• _GESTELLTE AUFGABE 1_:
Bearbeite eine Stelle aus dem Text über Rilke und das Rühmen: Gib sie von „Text und Audios“ bis einschließlich „und doch zwei.“ wieder und setz dabei „Zwillingsbereich“ an die Stelle von „Doppelbereich“.
• _GESTELLTE AUFGABE 2_:
Mit welchem einen Wort beschreibt Rilke laut dem Text über Rilke und das Rühmen die große Aufgabe des Menschen?

• _SEITE_:
>>

Text und Audios von Br. David Steindl-Rast OSB

jesus d christus titelCopyright © - Arijana Somolanji Kurbanović

[Audio Tag 4 ‒ Nachmittag (21:24)] «Wie können wir leben und sterben lernen? Und da hat Rilke einen Begriff eingeführt, einen bildlichen Begriff: den Doppelbereich.

Das ist für ihn etwas ganz Wichtiges, dieses Wort der Doppelbereich. Das heißt: Zwei Bereiche sind eins, nicht ein Doppelbereich in dem Sinn, dass die nebeneinanderstehen, sondern sie sind eins, und doch zwei.

In einem der Sonette an Orpheus (1. Teil, IX) erwähnt Rilke den Ausdruck ‹Doppelbereich› im Zusammenhang mit ‹rühmen›:

‹Nur wer die Leier schon hob
auch unter Schatten,
darf das unendliche Lob
ahnend erstatten.›

Was ist unsere Lebensaufgabe? Die große Aufgabe des Menschen ist für Rilke mit einem Wort: Rühmen. Und mit dem Zitat von Augustinus wird klarer, was damit gemeint ist:

‹Schau auf das Ganze, rühme das Ganze› (Augustinus).

Jedes Detail ist nur ein kleiner Teil. Rilke spricht in einem seiner Sonette (2. Teil, XXI) von einem gewobenen Teppich:

‹Seidener Faden, kamst du hinein ins Gewebe.
Welchem der Bilder du auch im Innern geeint bist
(sei es selbst ein Moment aus dem Leben der Pein),
fühl, dass der ganze, der rühmliche Teppich gemeint ist.›

Nur wer rühmen kann ‹auch unter Schatten›, kann das unendliche ‒ nicht das endliche ‒ Lob ahnend erstatten. Und dann kommen Bilder, die einfach heißen: Nur wer den Tod integriert, ‹wird nicht den leisesten Ton wieder verlieren›:

‹Nur wer die Leier schon hob
auch unter Schatten,

darf das unendliche Lob
ahnend erstatten.

Nur wer mit Toten vom Mohn
aß, von dem ihren,
wird nicht den leisesten Ton
wieder verlieren.

Mag auch die Spieglung im Teich
oft uns verschwimmen:
W i s s e  d a s  B i l d
.

<<

• _GESPEICHERTE DATEN_:
>>

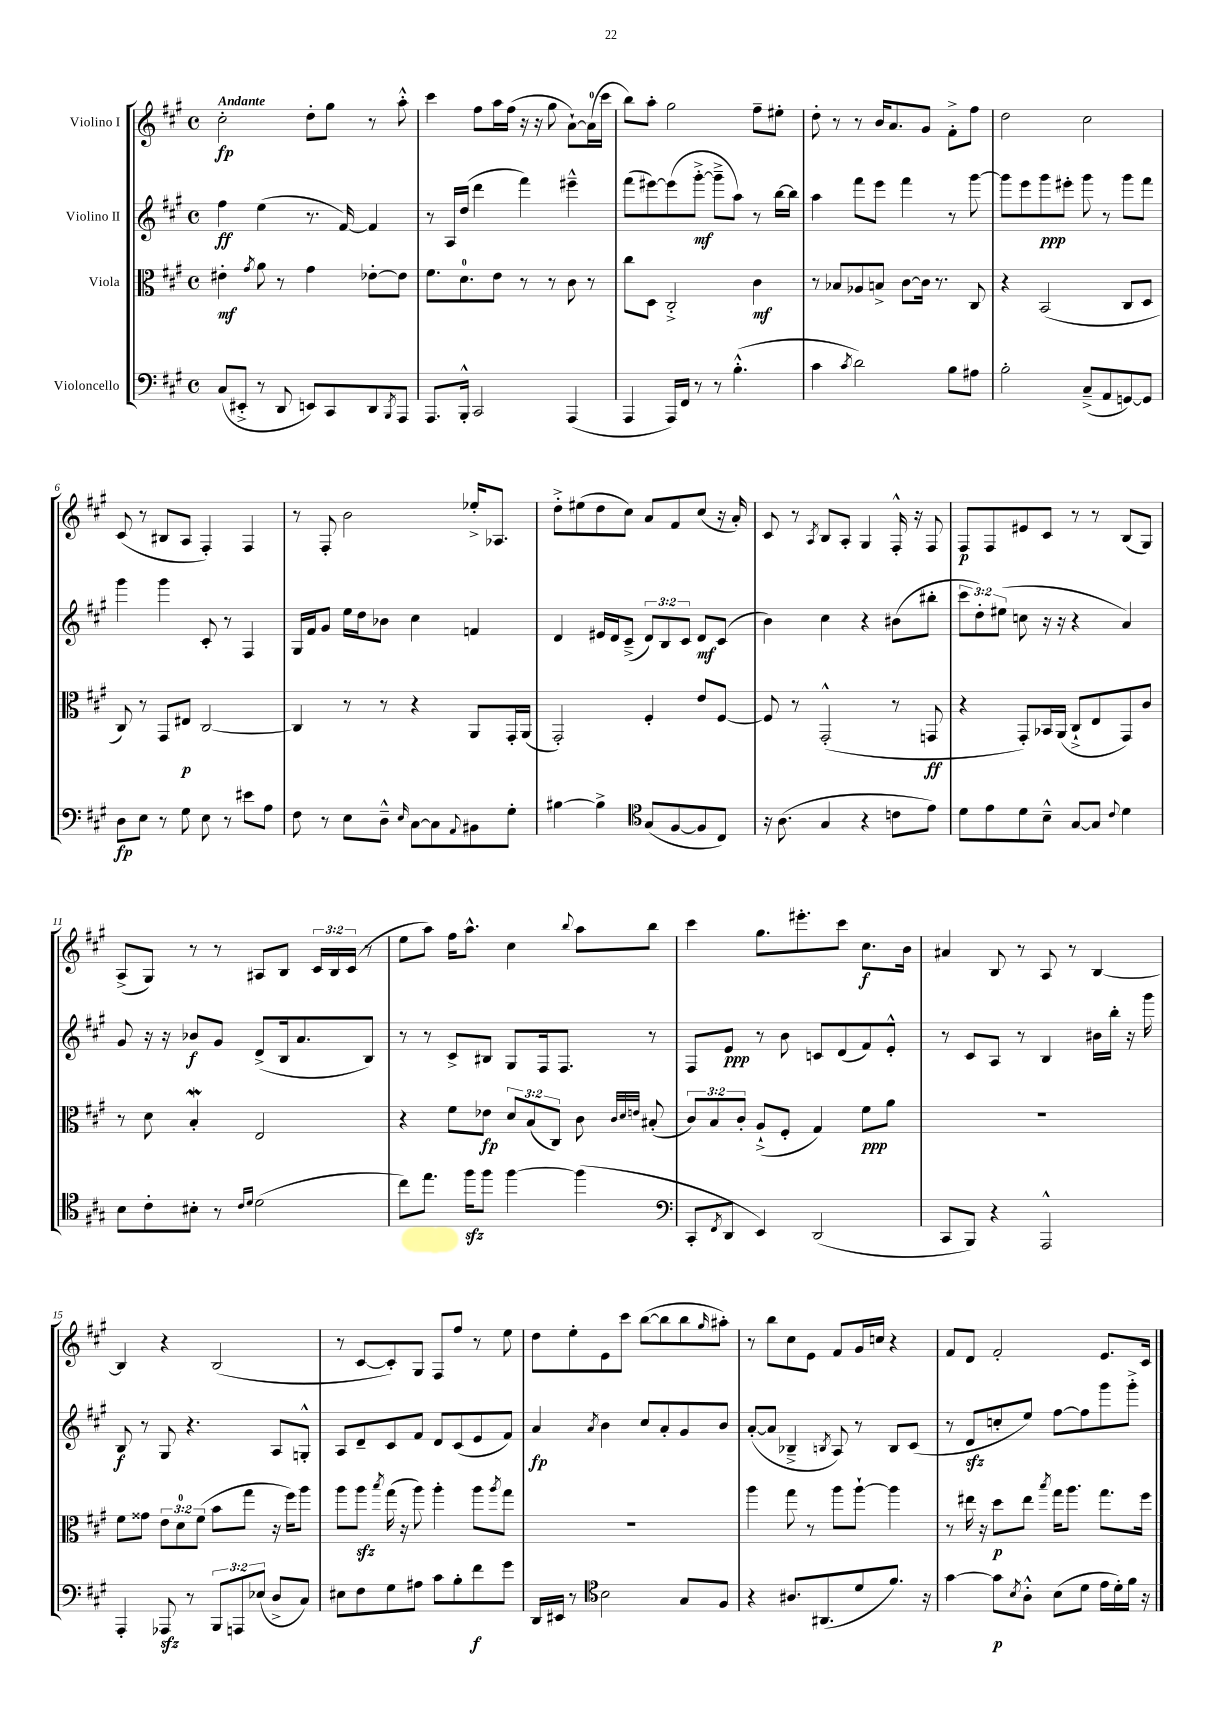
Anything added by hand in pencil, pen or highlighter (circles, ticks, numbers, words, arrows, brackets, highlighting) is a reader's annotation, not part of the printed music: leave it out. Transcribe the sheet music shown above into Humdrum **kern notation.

<<

• _VOLLSTÄNDIGE LÖSUNG 1_:
Text und Audios von Br. David Steindl-Rast OSB

jesus d christus titelCopyright © - Arijana Somolanji Kurbanović

[Audio Tag 4 ‒ Nachmittag (21:24)] «Wie können wir leben und sterben lernen? Und da hat Rilke einen Begriff eingeführt, einen bildlichen Begriff: den Zwillingsbereich.

Das ist für ihn etwas ganz Wichtiges, dieses Wort der Zwillingsbereich. Das heißt: Zwei Bereiche sind eins, nicht ein Zwillingsbereich in dem Sinn, dass die nebeneinanderstehen, sondern sie sind eins, und doch zwei.

• _VOLLSTÄNDIGE LÖSUNG 2_:
Rühmen.